* SOURCE DOCUMENT
------------------------------------------------------------

I was leading the high life in one of the world’s coolest cities.
Serving a three-month internship as a copy-editor in Beijing, China, in the online arm of a national newspaper, I enjoyed a life of luxury. I had a fully-furnished apartment at the newspaper’s compound to myself (local employees had to share apartments), was given a monthly allowance of RMB 2000 a month (USD$300, which was the equivalent pay of a fresh Chinese graduate), plus the newspaper was delivered to my doorstep every morning.
If I was feeling a little lazy, I could get a cleaner to clean up my apartment for about RMB 50 (USD$8). I could shop as much as I wanted and dine at expensive restaurants as often as I liked, without having to watch my bank account.
Yes, life was good.
But I soon started finding the littlest of things to complain about. The trivial matters I moaned about ranged from the lack of good coffee to the exorbitant price of a hamburger, and the inconvenience of not being able to log on to Facebook or Gmail.
When I missed snacks and candies from New Zealand—where I live—I asked my sister to send me a care package filled with chocolate biscuits, a fashion magazine (“in English, please, my brains are exhausted trying to read Mandarin”), and a white cotton skirt, because Beijing’s sweltering summer heat was killing me.
Complaining at the drop of a hat
Don’t get me wrong. I was very grateful to be given the opportunity to work in China. It was something I had my eyes on for a very long time, and I could hardly believe my ears when I was told I had been given a place at the newspaper. But my human nature got the better of me, and soon, I was complaining at the drop of a hat.
You see, I had forgotten to leave behind that baggage marked “First World Problems” when I headed to China. Having led a comfortable life back home where hunger and poverty are terms I hear of but rarely see, I took everything my host country had graciously offered me for granted.
All that changed one day, however, when I ran into one of the cleaners, a young mother with a primary school aged child, on my way back to my apartment after lunch. It was a particularly hot afternoon and I was hoping to sit in my room with the air-conditioner turned up for a bit before going back to work.
She was rummaging through the rubbish heap with a foot-long pole under the noonday sun. The smell from the heap was unbearable. I had half a mind to walk past, but my curiosity got the better of me, so I asked her what she was doing on such a hot afternoon.

------------------------------------------------------------

* PROBLEMS AND TASKS
1) Retype the section of the Beijing internship account that begins with the words containing "You see, I had" and ends with "me for granted.".
2) Decide whether each statement agrees with the Beijing internship account, answering yes or no and quoting the words that settle it: (a) Local employees of the newspaper each had an apartment to themselves. (b) The monthly allowance was RMB 2000. (c) The care package was to include a black wool skirt.

* DATA BELOW
------------------------------------------------------------

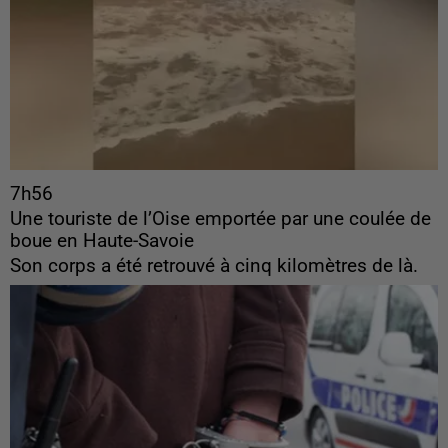
7h56
Une touriste de l’Oise emportée par une coulée de
boue en Haute-Savoie
Son corps a été retrouvé à cinq kilomètres de là.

------------------------------------------------------------

* SOLVED TASKS
1)
You see, I had forgotten to leave behind that baggage marked “First World Problems” when I headed to China. Having led a comfortable life back home where hunger and poverty are terms I hear of but rarely see, I took everything my host country had graciously offered me for granted.

2)
(a) No: "local employees had to share apartments"
(b) Yes: "was given a monthly allowance of RMB 2000 a month"
(c) No: "and a white cotton skirt"